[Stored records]
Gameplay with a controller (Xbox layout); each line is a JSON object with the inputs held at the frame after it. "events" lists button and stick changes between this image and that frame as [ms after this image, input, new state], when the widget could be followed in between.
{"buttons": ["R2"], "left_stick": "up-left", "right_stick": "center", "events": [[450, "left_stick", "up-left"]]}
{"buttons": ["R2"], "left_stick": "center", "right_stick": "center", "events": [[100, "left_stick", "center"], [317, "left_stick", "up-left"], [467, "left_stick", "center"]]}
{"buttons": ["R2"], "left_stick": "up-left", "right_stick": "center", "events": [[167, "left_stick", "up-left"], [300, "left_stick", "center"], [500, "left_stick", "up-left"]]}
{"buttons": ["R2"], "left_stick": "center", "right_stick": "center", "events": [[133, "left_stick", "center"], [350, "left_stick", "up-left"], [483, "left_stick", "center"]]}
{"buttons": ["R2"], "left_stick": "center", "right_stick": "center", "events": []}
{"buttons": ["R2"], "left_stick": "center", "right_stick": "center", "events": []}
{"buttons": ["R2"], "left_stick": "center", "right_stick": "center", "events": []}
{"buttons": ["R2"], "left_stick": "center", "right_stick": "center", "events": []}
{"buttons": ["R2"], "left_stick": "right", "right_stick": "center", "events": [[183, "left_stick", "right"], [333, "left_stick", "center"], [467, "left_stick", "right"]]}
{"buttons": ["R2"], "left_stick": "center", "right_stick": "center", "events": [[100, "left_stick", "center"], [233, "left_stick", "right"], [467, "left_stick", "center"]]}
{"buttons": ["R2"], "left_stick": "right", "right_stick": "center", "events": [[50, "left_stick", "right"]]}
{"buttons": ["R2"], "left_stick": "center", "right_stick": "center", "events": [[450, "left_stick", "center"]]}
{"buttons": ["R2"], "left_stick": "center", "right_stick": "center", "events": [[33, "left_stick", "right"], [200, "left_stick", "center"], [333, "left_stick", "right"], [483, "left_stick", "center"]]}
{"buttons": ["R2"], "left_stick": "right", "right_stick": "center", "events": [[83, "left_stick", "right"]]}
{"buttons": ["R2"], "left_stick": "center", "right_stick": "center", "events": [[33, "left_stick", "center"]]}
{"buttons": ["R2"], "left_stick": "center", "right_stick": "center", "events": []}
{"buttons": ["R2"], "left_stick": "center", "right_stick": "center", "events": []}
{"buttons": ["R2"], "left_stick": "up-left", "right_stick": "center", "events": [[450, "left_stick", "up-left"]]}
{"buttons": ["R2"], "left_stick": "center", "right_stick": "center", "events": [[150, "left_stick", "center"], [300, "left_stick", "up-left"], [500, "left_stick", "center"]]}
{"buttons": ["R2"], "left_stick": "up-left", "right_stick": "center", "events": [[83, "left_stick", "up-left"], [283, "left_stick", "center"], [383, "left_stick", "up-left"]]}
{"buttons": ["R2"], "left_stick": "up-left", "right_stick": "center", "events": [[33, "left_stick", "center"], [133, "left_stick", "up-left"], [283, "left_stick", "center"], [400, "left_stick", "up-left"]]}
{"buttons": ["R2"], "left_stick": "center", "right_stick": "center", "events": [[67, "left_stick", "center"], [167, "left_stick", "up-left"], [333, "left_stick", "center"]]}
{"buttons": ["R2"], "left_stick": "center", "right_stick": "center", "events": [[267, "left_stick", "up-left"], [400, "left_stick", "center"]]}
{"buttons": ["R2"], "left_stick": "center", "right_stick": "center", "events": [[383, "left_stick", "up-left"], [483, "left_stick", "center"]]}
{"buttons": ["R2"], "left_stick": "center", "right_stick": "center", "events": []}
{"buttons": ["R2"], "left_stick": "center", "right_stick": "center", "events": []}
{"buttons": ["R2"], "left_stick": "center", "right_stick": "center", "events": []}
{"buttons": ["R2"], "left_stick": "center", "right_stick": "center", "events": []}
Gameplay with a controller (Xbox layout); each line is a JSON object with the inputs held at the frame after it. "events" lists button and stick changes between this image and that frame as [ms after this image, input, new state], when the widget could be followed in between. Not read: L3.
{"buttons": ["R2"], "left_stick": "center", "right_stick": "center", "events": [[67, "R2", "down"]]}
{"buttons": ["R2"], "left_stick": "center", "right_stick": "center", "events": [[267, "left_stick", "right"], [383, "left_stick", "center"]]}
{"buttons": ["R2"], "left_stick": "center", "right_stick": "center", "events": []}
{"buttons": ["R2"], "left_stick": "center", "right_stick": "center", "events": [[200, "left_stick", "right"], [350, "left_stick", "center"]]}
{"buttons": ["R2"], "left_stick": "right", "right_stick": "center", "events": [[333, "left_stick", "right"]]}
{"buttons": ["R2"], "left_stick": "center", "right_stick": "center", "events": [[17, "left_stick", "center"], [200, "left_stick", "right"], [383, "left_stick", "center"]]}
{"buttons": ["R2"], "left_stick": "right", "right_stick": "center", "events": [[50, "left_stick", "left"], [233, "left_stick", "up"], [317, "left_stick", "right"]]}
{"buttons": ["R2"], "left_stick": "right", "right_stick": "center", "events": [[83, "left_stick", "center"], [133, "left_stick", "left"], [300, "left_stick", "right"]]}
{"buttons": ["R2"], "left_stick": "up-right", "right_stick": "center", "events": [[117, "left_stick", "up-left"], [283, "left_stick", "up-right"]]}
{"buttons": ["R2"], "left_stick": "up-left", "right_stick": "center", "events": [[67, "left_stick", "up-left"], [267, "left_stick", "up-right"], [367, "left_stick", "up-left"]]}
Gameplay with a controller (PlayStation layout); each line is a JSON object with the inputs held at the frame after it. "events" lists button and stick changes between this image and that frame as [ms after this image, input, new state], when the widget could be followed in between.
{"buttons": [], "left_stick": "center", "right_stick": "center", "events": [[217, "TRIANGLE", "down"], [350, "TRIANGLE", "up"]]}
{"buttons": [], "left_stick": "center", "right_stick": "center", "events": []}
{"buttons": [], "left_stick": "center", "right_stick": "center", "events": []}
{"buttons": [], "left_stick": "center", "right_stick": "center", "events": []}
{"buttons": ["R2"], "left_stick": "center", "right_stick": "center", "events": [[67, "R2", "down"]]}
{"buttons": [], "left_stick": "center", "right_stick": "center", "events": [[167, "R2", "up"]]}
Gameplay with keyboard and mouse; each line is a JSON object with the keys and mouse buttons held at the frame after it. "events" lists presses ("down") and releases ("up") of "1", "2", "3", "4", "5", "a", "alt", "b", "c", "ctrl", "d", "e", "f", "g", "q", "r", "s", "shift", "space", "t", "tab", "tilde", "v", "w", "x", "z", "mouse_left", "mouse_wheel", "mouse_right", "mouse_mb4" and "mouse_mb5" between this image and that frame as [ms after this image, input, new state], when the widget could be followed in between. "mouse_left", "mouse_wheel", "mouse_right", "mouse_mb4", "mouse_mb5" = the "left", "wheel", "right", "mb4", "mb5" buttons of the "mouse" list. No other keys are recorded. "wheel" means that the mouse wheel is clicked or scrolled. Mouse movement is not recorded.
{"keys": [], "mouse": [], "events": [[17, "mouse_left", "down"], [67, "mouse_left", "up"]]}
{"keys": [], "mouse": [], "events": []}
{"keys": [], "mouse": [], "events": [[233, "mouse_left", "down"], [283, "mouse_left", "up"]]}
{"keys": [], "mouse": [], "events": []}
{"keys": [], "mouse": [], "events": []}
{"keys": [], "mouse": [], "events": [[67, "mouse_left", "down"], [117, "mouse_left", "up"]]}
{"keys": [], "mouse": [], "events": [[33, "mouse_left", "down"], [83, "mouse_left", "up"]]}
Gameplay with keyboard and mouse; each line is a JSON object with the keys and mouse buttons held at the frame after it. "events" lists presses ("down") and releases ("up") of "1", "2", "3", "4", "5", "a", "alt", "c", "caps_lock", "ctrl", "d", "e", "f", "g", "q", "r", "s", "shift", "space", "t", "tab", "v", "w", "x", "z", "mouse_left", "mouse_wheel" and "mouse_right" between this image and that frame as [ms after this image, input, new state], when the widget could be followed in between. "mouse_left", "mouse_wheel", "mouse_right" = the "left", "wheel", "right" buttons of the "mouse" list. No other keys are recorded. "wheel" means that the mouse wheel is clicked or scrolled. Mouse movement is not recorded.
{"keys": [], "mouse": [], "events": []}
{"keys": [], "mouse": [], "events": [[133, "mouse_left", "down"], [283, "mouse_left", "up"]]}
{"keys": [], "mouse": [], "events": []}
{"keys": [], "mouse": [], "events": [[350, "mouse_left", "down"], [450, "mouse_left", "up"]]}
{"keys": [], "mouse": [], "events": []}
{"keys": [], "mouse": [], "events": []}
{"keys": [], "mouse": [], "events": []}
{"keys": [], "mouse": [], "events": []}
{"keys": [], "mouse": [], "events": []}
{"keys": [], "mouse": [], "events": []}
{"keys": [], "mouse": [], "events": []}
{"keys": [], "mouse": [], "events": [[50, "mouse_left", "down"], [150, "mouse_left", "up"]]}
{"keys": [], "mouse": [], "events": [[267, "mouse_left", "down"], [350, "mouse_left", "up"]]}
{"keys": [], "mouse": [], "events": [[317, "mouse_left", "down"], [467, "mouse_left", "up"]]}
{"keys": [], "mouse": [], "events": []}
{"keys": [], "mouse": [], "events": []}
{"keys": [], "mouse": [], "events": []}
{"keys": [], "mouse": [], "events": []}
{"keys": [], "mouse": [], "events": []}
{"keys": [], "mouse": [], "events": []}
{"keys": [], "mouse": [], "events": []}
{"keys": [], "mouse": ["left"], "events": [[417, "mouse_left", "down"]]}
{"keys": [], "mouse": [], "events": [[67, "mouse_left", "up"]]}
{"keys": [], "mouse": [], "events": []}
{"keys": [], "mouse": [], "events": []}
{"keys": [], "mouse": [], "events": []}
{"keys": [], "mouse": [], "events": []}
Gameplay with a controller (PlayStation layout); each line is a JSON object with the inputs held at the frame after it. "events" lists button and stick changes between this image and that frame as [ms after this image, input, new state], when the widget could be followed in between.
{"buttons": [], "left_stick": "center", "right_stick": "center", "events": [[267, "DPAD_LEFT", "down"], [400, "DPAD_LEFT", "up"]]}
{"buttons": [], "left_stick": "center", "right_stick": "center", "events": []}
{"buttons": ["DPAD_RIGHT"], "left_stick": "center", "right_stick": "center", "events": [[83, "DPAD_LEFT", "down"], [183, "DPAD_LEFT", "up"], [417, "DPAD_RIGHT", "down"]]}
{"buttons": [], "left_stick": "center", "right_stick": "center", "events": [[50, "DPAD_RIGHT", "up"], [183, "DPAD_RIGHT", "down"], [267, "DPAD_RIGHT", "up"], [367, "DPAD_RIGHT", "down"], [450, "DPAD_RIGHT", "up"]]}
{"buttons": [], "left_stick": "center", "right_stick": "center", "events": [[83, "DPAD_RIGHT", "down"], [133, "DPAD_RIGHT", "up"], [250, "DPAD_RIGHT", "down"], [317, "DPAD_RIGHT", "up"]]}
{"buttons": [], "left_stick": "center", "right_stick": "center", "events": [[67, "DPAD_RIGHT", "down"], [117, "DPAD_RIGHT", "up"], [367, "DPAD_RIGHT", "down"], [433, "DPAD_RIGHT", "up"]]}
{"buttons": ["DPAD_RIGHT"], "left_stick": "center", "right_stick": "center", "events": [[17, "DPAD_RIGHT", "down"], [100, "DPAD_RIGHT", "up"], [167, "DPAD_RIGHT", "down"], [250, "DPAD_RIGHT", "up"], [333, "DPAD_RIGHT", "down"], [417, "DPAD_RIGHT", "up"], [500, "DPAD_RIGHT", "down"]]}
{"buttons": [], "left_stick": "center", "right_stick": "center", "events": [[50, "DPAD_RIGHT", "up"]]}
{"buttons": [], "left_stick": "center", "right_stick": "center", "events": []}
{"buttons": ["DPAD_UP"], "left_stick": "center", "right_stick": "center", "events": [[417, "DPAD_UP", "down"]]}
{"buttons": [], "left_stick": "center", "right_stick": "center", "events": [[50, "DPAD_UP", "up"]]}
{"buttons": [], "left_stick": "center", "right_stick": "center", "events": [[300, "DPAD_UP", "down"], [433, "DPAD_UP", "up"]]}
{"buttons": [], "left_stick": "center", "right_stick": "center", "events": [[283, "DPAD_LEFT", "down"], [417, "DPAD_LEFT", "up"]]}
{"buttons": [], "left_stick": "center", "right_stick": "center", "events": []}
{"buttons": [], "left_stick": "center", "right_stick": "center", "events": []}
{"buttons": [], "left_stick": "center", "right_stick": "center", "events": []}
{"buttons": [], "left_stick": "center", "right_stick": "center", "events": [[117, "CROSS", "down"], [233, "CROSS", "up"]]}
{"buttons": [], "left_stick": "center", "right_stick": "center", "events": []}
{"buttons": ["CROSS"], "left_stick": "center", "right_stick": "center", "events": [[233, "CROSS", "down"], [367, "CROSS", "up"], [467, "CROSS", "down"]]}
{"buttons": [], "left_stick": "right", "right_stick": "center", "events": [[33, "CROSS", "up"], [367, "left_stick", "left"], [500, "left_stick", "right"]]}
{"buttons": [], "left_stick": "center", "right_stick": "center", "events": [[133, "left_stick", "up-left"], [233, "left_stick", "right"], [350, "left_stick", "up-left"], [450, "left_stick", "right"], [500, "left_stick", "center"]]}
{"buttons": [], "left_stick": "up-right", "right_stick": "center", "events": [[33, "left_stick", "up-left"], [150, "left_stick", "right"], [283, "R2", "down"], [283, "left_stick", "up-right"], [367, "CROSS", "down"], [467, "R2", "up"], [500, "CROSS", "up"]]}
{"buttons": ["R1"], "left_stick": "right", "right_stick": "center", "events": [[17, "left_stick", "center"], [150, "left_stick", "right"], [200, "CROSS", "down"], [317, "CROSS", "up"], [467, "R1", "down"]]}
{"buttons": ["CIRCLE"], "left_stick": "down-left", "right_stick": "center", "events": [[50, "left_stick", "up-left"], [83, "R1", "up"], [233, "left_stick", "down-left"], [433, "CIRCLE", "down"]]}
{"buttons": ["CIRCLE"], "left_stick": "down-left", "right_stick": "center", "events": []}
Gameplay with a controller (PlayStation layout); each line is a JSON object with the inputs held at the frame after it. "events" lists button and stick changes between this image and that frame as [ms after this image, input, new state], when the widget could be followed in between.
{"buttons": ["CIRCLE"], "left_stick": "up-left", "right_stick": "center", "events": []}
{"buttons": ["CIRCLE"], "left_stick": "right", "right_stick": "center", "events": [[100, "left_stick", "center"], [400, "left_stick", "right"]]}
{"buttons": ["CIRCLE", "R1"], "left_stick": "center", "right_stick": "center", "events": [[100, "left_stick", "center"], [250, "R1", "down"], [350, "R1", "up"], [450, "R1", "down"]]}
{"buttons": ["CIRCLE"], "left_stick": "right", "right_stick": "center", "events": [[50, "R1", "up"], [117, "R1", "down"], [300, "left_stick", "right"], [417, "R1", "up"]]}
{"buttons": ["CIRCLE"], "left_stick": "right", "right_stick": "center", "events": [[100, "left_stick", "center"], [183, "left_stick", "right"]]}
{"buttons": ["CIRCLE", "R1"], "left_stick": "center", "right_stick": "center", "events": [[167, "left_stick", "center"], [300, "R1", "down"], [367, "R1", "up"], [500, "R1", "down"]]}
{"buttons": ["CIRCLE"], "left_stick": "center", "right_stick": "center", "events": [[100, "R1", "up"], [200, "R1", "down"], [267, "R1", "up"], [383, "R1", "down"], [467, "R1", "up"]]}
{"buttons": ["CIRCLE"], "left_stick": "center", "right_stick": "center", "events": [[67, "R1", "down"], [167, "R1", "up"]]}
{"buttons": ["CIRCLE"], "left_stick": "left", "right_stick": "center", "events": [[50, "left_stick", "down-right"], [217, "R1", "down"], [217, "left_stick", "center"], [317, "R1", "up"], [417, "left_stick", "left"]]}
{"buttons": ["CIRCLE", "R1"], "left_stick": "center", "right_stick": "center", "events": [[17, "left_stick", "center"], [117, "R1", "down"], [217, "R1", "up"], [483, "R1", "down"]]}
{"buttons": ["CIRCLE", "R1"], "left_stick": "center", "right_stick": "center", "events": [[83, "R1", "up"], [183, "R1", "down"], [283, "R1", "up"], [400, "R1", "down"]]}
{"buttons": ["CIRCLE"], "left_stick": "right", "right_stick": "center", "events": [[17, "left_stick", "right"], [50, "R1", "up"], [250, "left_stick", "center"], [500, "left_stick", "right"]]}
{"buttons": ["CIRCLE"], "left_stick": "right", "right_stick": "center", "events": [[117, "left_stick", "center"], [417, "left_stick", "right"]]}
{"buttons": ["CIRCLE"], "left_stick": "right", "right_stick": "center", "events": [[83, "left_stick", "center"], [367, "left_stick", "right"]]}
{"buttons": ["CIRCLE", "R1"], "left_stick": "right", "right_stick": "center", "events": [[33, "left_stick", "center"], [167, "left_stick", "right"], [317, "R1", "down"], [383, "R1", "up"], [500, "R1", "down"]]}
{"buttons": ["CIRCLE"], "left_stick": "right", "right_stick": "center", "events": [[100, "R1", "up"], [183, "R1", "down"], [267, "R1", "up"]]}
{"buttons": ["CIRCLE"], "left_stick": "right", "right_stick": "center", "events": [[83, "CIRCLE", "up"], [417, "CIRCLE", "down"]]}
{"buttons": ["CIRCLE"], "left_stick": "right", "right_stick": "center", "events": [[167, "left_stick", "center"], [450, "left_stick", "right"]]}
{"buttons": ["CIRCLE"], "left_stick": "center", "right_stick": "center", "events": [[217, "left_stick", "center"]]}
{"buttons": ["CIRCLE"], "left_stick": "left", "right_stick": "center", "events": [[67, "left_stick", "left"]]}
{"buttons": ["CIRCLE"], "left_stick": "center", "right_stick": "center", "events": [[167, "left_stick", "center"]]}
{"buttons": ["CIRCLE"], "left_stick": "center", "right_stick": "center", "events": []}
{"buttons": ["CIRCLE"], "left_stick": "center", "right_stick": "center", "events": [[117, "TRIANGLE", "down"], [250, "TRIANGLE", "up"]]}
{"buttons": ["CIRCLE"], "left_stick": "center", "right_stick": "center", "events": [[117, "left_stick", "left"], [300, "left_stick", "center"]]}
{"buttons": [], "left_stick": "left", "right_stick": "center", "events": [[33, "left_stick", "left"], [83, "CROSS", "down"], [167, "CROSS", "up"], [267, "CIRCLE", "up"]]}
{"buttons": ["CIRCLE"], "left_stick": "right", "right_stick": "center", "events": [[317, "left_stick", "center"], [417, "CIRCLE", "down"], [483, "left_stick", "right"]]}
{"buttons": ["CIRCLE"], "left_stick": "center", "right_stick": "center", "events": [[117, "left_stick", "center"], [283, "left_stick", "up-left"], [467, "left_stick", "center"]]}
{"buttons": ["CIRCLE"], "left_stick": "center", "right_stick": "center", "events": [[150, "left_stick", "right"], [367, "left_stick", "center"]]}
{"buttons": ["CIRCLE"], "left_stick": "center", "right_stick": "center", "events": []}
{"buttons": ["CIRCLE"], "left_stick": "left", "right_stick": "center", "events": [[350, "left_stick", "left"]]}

The problem:
Every line above with the word "TRIANGLE" belongs in the answer, copied as written.

Answer space:
{"buttons": [], "left_stick": "center", "right_stick": "center", "events": [[217, "TRIANGLE", "down"], [350, "TRIANGLE", "up"]]}
{"buttons": ["CIRCLE"], "left_stick": "center", "right_stick": "center", "events": [[117, "TRIANGLE", "down"], [250, "TRIANGLE", "up"]]}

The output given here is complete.